(Cytowany fragment):
★ ★ ★ ★ ★

Polskie Radio

Cała rozmowa z prof. Henrykiem Domańskim

Ostatnia aktualizacja: 26.10.2011 18:15

Przemysław Szubartowicz: Prof. Henryk Domański, dyrektor Instytutu Filozofii i Socjologii Polskiej Akademii Nauk, jak co środę. Dobry wieczór.

Prof. Henryk Domański: Dobry wieczór.

P.Sz.: Panie profesorze,  w Prawie i Sprawiedliwości wrze, a właściwie Zbigniew Ziobro może spodziewać się kary, mówi się nawet o tym, że może stracić tę możliwość zasiadania w szeregach tej partii, bo nie podoba się władzom PiS-u to, że Zbigniew Ziobro ostrzega, że jeśli nic się nie zmieni, to po następnych wyborach przegranych dla PiS może się podzielić ta partia i że trzeba byłoby demokratyzować partię wewnątrz. Szef klubu parlamentarnego Mariusz Błaszczak uważa, że rozstrzygnięcie sprawy Zbigniewa Ziobry powinno nastąpić jak najszybciej, mowa jest o rzeczniku dyscypliny. Ale czy to oznacza, że Jarosław Kaczyński może się czegoś obawiać, czy raczej Jarosław Kaczyński zwycięży w tym starciu z „ziobrystami”, jak się już nazywa tych posłów, którzy próbują coś zmienić w PiS-ie?

★ ★ ★ ★ ★

(Podane pozycje):
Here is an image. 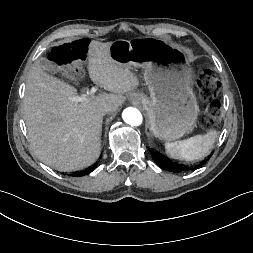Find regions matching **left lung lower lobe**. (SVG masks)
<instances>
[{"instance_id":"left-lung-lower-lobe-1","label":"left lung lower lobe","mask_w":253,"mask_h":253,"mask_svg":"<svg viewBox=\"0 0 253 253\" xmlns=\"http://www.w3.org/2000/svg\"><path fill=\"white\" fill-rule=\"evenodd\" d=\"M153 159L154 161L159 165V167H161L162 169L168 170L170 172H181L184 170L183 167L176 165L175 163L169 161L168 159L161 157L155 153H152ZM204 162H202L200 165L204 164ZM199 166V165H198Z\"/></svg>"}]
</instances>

★ ★ ★ ★ ★

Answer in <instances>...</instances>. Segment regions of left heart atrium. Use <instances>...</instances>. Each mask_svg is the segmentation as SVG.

★ ★ ★ ★ ★

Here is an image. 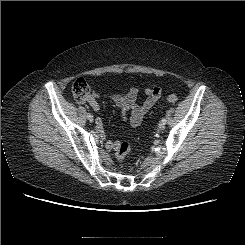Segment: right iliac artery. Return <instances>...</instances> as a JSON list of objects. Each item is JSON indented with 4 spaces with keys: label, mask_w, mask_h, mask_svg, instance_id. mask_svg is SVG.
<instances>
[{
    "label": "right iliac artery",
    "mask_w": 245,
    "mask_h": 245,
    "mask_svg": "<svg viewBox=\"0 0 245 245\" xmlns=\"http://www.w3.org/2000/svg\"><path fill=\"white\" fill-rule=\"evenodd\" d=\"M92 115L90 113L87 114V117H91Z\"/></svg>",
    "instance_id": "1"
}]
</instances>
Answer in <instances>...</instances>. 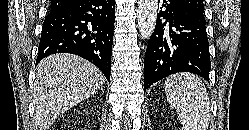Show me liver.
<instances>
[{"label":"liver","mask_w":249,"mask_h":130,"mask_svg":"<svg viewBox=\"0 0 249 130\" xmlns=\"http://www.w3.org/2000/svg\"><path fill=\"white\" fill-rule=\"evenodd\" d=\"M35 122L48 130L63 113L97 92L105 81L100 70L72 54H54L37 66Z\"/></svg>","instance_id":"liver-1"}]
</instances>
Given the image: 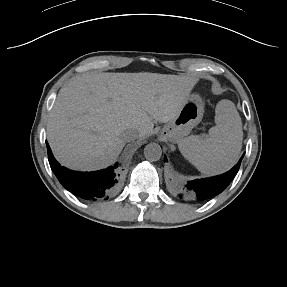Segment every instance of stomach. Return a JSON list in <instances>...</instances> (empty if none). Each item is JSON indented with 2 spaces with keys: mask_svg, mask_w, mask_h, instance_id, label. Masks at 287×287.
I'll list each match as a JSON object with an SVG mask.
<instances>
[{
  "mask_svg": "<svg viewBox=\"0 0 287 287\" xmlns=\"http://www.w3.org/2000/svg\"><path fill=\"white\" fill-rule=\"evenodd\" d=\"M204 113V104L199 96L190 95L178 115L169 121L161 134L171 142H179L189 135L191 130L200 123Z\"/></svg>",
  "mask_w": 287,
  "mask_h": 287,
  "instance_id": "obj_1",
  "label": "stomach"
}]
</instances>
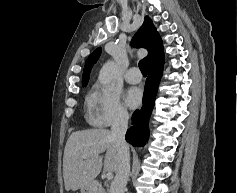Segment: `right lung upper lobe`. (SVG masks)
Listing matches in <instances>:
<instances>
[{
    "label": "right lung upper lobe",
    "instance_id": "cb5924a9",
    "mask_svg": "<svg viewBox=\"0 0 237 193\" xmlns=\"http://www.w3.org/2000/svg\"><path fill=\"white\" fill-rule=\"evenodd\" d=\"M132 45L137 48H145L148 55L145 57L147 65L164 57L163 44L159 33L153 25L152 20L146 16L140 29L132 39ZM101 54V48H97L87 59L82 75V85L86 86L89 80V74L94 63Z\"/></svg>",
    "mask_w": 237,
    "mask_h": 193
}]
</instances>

★ ★ ★ ★ ★

(Krótkie zadanie 1):
Odpowiedz krótko na pytania dotyczące rozmowy z prof. Henrykiem Domańskim:
(a) Jaką funkcję pełni prof. Henryk Domański?
(b) Jaka data i godzina ostatniej aktualizacji widnieje przy rozmowie?
(c) Kto jest szefem klubu parlamentarnego wymienionym w pytaniu prowadzącego?
(Krótkie zadanie 2): Kontynuuj rozmowę z prof. Henrykiem Domańskim, zaczynając po ostatnim pytaniu prowadzącego.

(Wynik ćwiczenia 1):
(a) Jest dyrektorem Instytutu Filozofii i Socjologii Polskiej Akademii Nauk.
(b) 26.10.2011, godz. 18:15.
(c) Mariusz Błaszczak.

(Wynik ćwiczenia 2):
H.D.: To, że wrze, to dochodzi do nas za pośrednictwem mediów, ponieważ ze swojej strony Zbigniew Ziobro próbował do tej pory robić właściwie wszystko, żeby to załagodzić, w sposób stonowany przedstawić, że nie ma żadnego rozdźwięku, a on po prostu komentuje wyniki wyborów, co jest naturalnym prawem każdego członka partii politycznej. W interesie chyba nikogo w ramach PiS z wyjątkiem przeciwników Ziobry jakichś zadeklarowanych nie leży w tej chwili konflikt i to, żeby prawdopodobnie Ziobrę nawet z PiS-u wykluczyć. Ziobro to jest ciekawa postać, bo z jednej strony niezwykły zakres poparcia w Krakowie, ponad 150 chyba z tego, co pamiętam, tysięcy głosów, w ostatnich wyborach, wtedy, kiedy startował, jakby nie idzie w parze z jego wiarygodnością jako lidera na scenie politycznej. To nie jest ktoś, kto wyszedłby z PiS-u i stworzył wokół siebie jakiś ruch czy jakąś nową partię prawdopodobnie, aczkolwiek wysunął pewną ideę podziału – partia narodowa...

P.Sz.: Tak, że mogłaby powstać partia centroprawicowa i partia narodowa.

H.D.: Tak, on by prawdopodobnie stanął na czele tej narodowej, co z tego by wynikało. Natomiast nie jest to realistyczne, ponieważ nie jest to taka postać, który przede wszystkim budzi zaufanie, a przynajmniej tak jak się patrzy z perspektywy ogólnopolskiej, już nie powiem z perspektywy Warszawy.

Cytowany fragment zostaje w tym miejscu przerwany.